==== TASK INPUTS

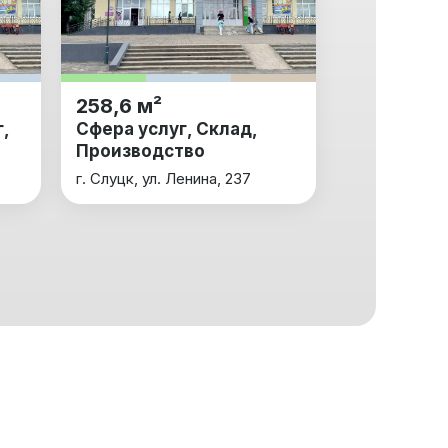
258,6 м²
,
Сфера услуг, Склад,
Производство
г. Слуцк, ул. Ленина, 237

========
==== TASK INPUTS

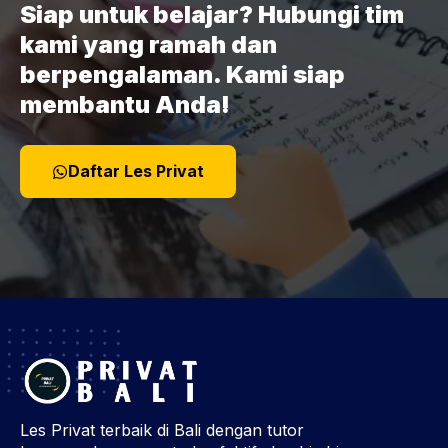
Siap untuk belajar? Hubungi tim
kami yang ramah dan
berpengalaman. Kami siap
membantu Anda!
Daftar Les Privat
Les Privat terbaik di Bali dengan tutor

========
==== TASK INPUTS

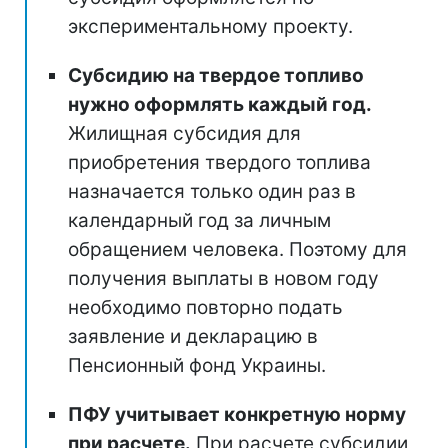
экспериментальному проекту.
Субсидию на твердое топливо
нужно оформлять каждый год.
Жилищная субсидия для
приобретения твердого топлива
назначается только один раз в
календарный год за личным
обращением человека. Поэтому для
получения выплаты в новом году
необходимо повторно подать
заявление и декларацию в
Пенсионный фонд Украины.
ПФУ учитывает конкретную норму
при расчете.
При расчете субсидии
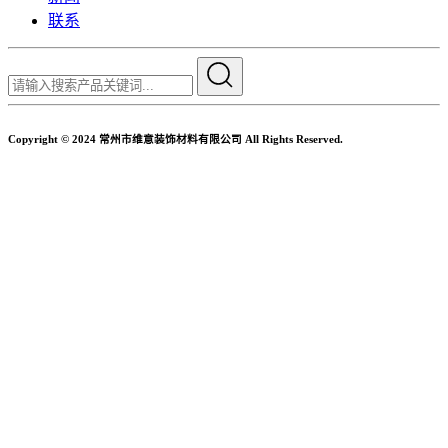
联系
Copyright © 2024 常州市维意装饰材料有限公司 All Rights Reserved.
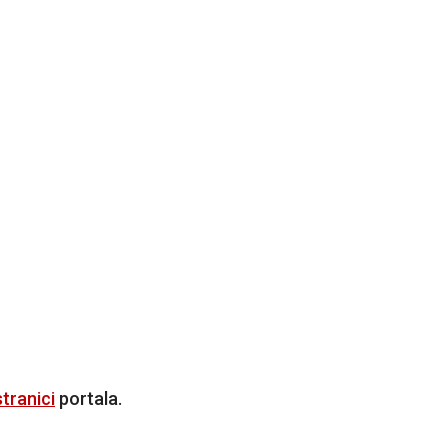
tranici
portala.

========

> [EXERCISE DESCRIPTION]: Give the lines running from the one containing "Siap untuk belajar? Hubungi tim" through the one containing "Les Privat terbaik di Bali dengan tutor" as a numbered list, leaving out any blank lines.

> [RESPONSE TO THIS EXERCISE]:
1. Siap untuk belajar? Hubungi tim
2. kami yang ramah dan
3. berpengalaman. Kami siap
4. membantu Anda!
5. Daftar Les Privat
6. Les Privat terbaik di Bali dengan tutor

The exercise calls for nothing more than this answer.